As any attorney who has ever participated in on-campus recruiting is no doubt aware, grades are an extremely important criterion that firms use in the hiring of junior attorneys. Grades are far more important for law students than junior attorneys. Indeed, at no other point in your career will your grades be more important than when you are looking for work just out of law school.
One of the main reasons that grades are emphasized so much for law students is that firms have very little else to go on when they are making hiring decisions. Firms can look at your college and your performance there. Firms can look at what activities you participated in during law school. Firms can also judge how much they like you. Nevertheless, in terms of judging how serious you are about law school and how much aptitude you show for the practice of law, grades are generally the most important standard that firms use in the hiring of law students.
In many respects, this is somewhat understandable, and there is support for firms’ taking law students’ grades so seriously.
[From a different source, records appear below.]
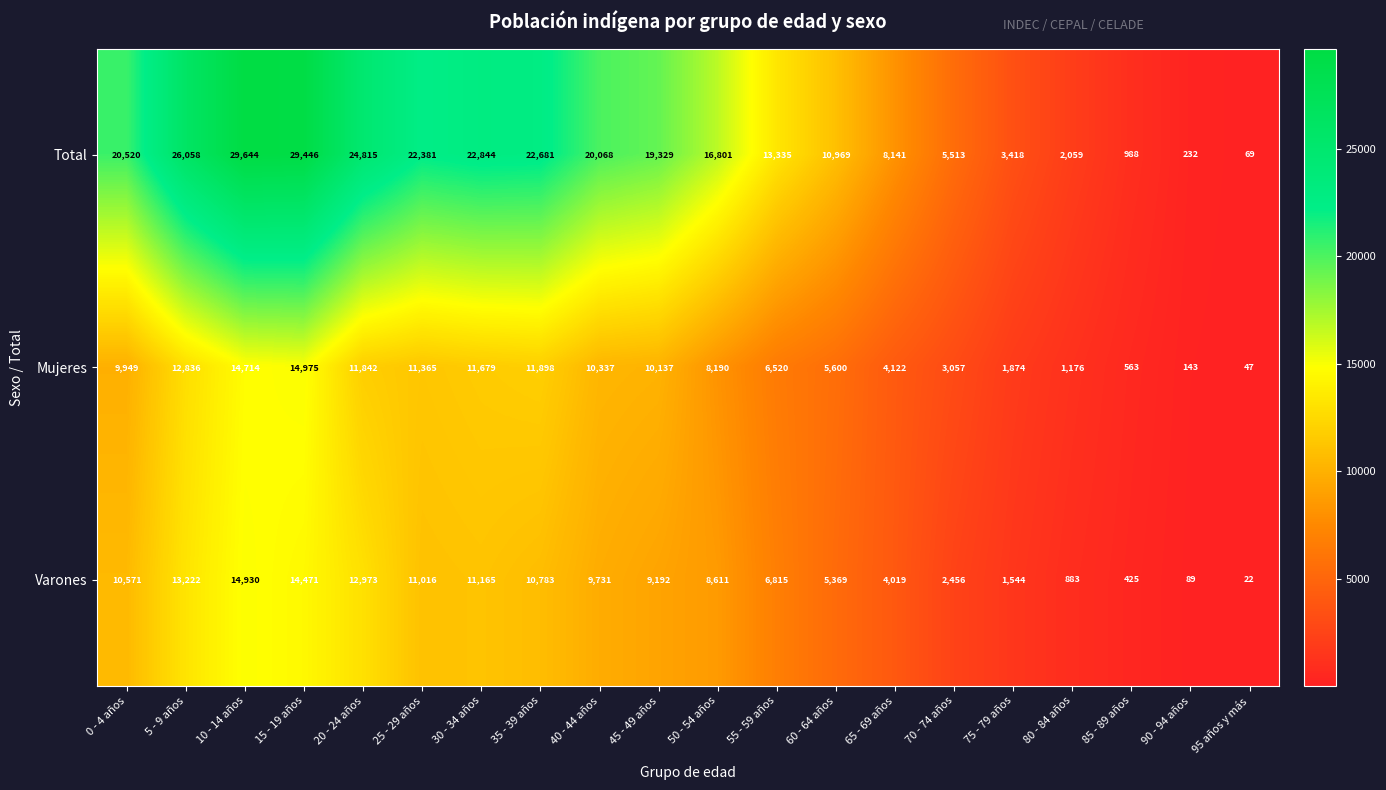

Where is Varones nearest to the value 7476?

55 - 59 años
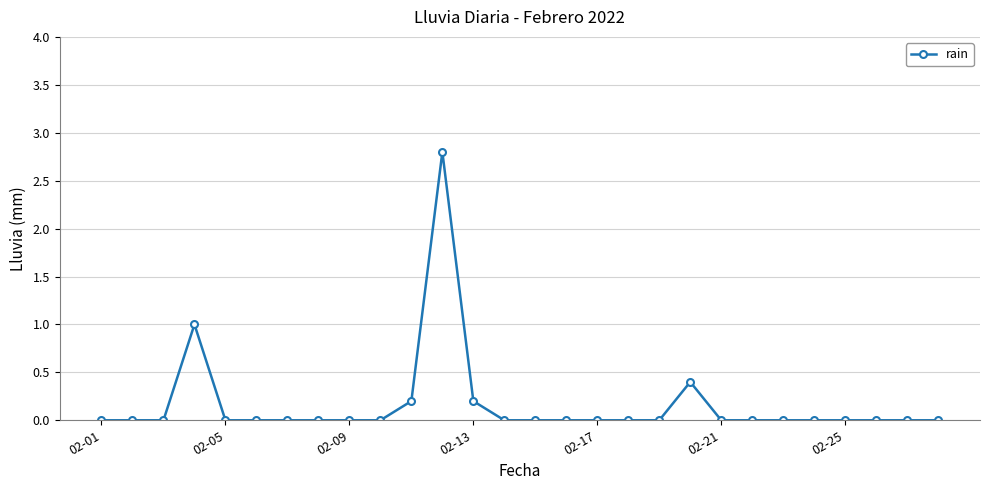

Reading left to right, transcribe all the data shown in this chart.

0.0	0.0	0.0	1.0	0.0	0.0	0.0	0.0	0.0	0.0	0.2	2.8	0.2	0.0	0.0	0.0	0.0	0.0	0.0	0.4	0.0	0.0	0.0	0.0	0.0	0.0	0.0	0.0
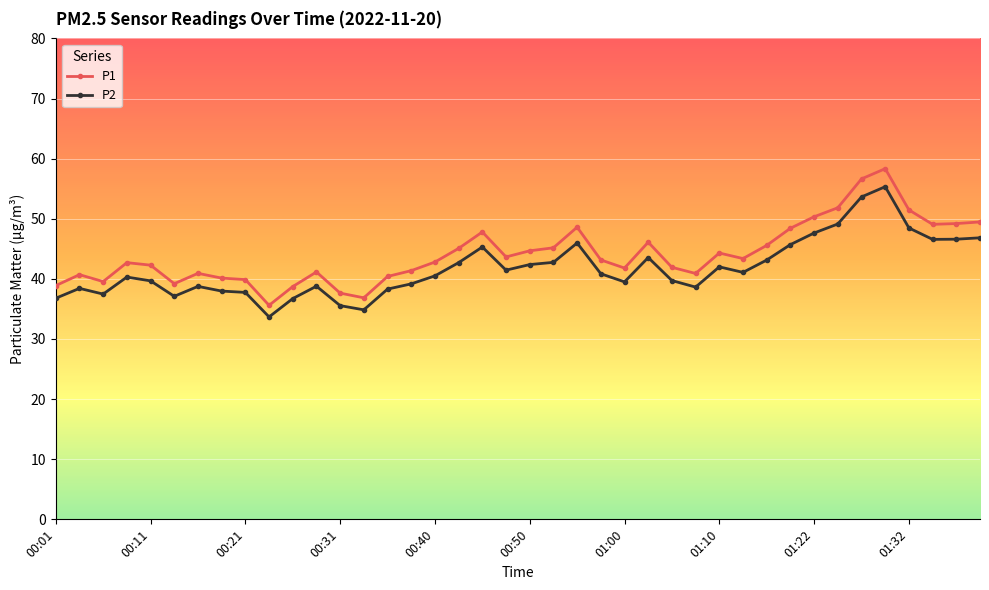

Which series has the largest range (max minus min)?

P1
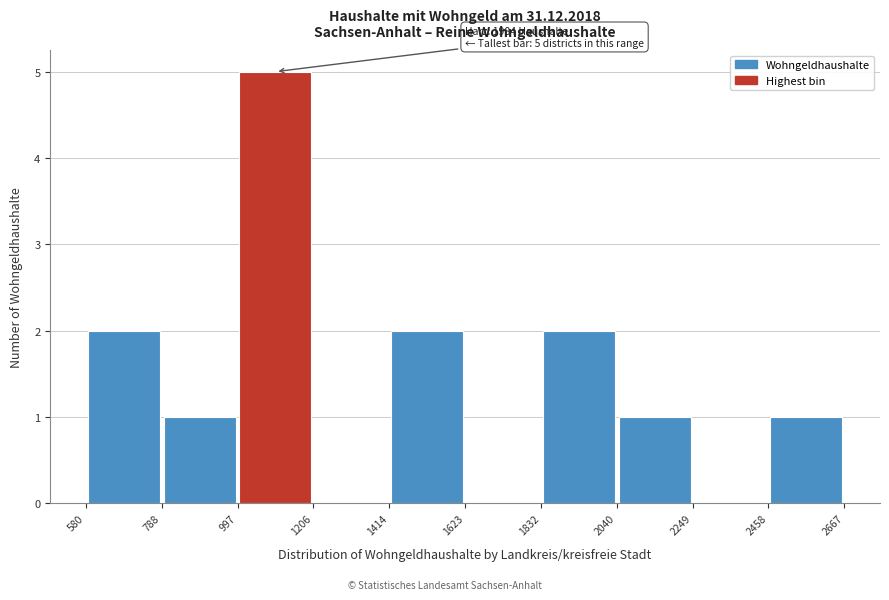

Which range on the x-axis has the tallest bar?

997 to 1206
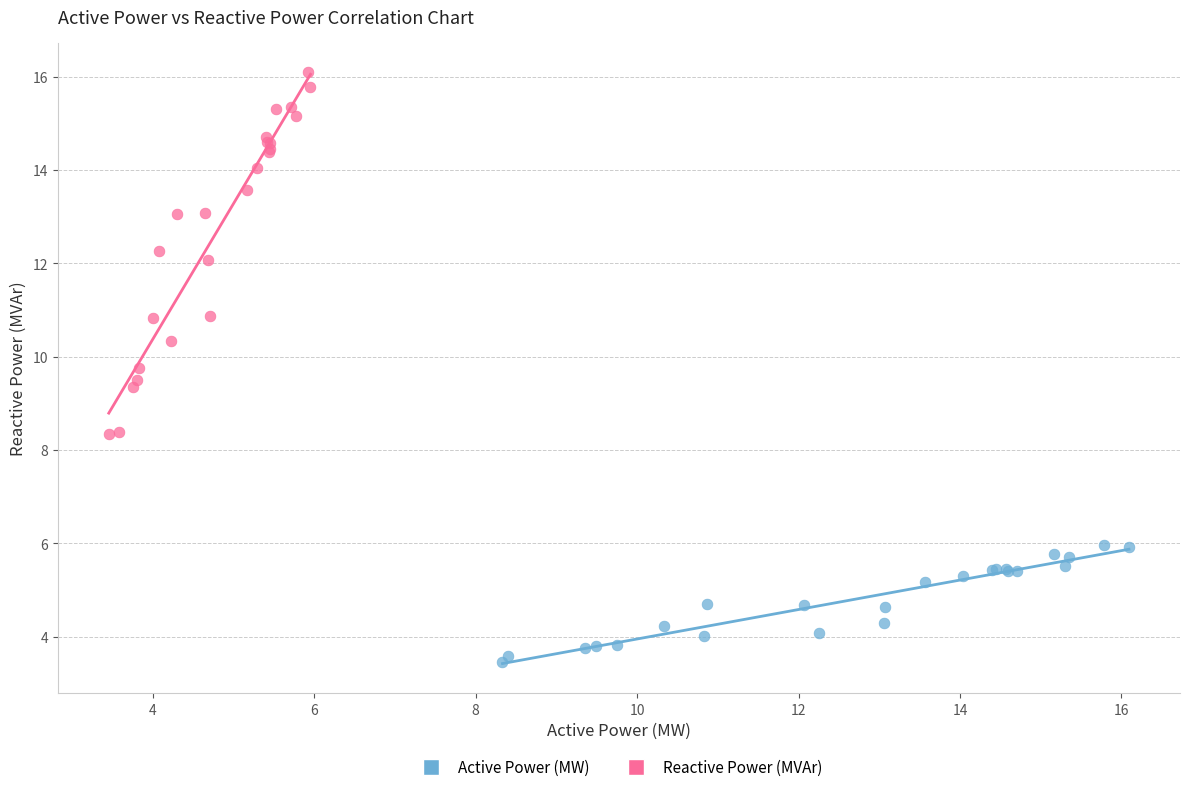

Which series has the largest Y range (max minus min)?

Reactive Power (MVAr)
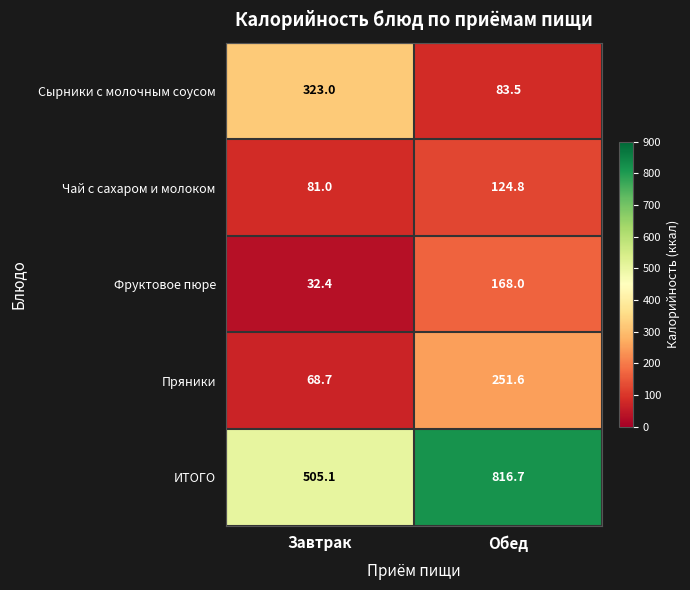

Which label corresponds to the largest value in the chart?

Обед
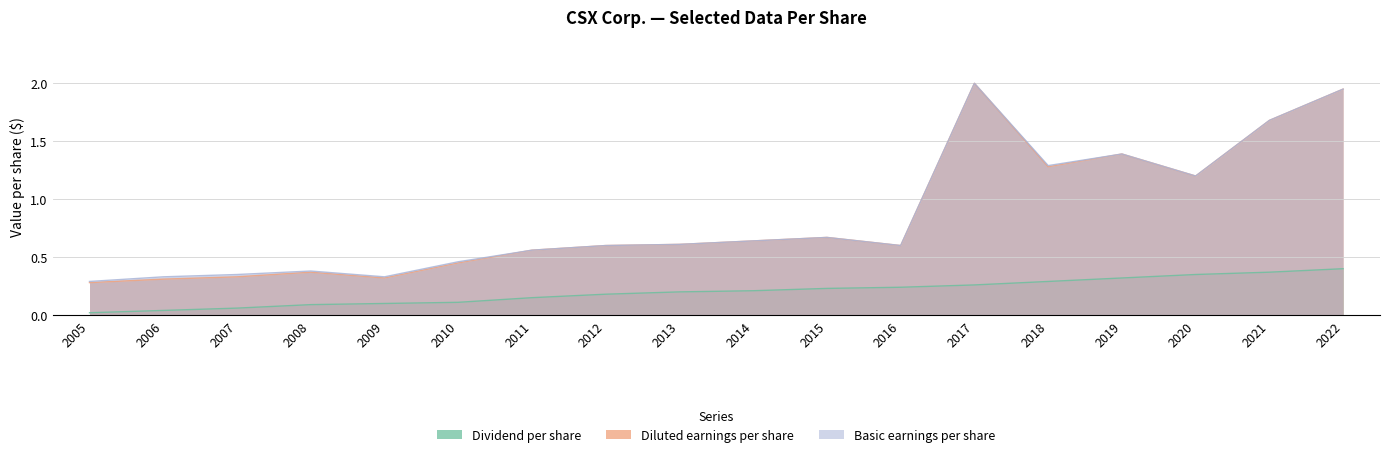

Which category has the lowest value across all series?

2005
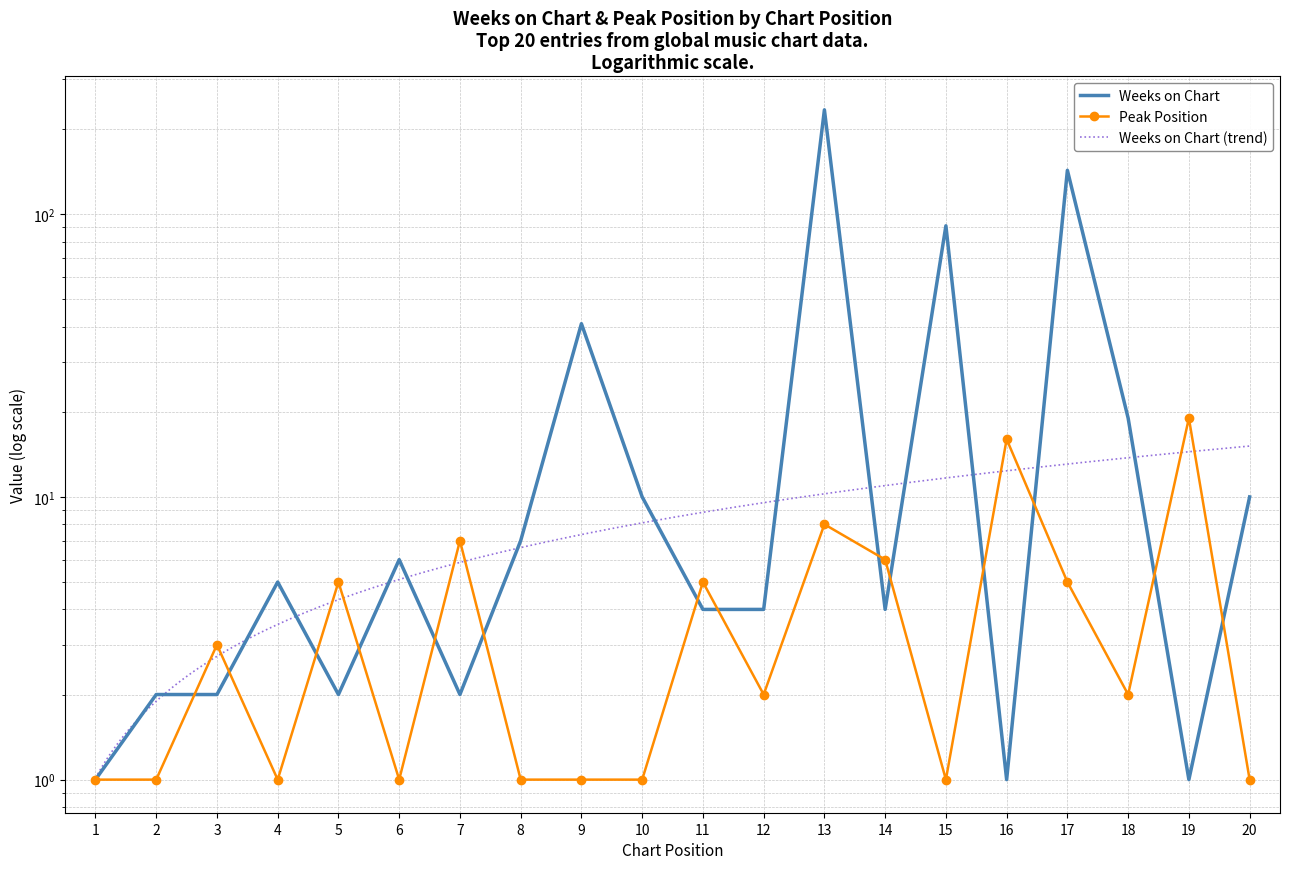

Which label corresponds to the largest value in the chart?

13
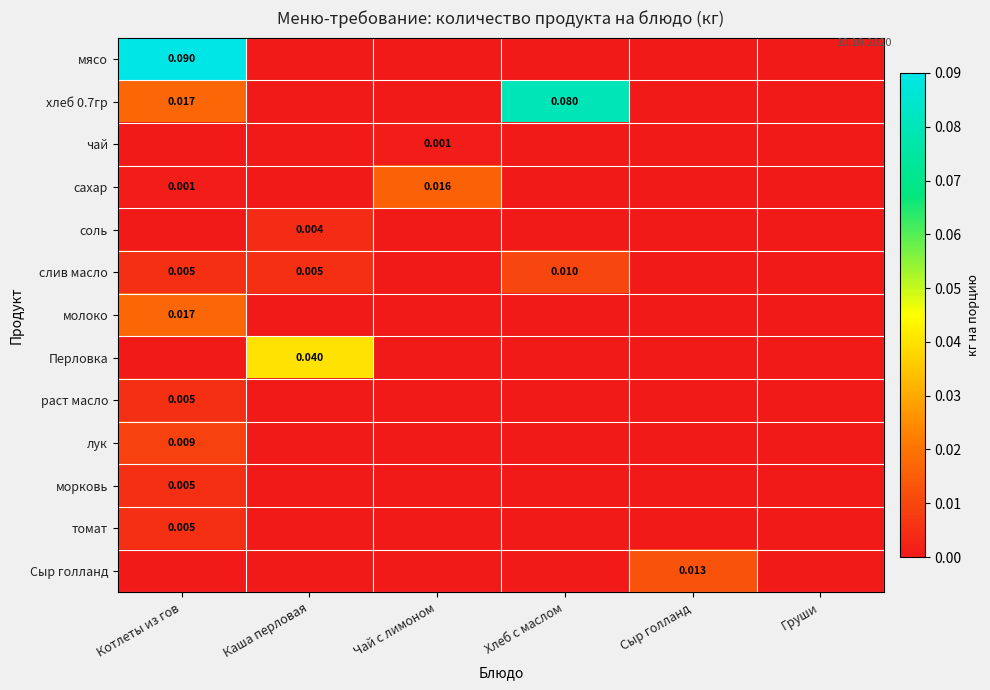

Between Каша перловая and Чай с лимоном, which series saw the biggest shift?

Перловка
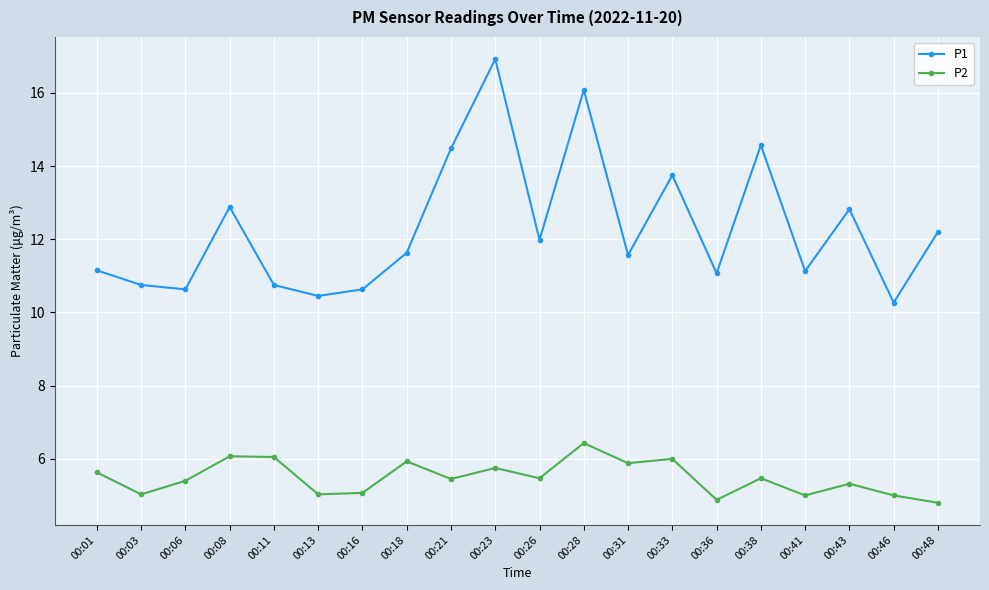

Rank the series at 00:31 from highest to lowest value.

P1, P2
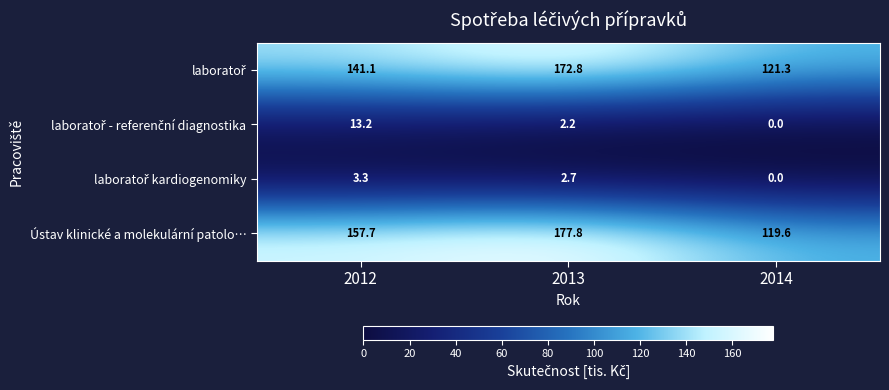

Where does the Ústav klinické a molekulární patolo… series first go above 157?

2012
For example, several studies have been done that have shown that your LSAT score – and not undergraduate grade point average – is the best predictor of your academic performance in your first year of law school. Similarly, there have been studies done that show that your performance in your first year of law school (and not during your second and third years) is the best predictor of whether you will pass your state’s bar exam on the first attempt.
The largest and most prestigious firms typically have the most stringent grade cutoffs for law students. In addition, the firms that do on-campus recruiting at your law school also tend to place a great deal of emphasis on grades due to the fact that they can compare the transcripts of many students at one time. Many large national firms will only consider graduates in the top 5% from some national law schools, yet they will consider the upper 50% in the hiring of law students from the very top national law schools. The importance of your grades will generally increase as you go down the law school ranking ladder. For example, if you attended Yale Law School, your grades will be much less important to most law firms than they would be if you attended a fourth-tier law school.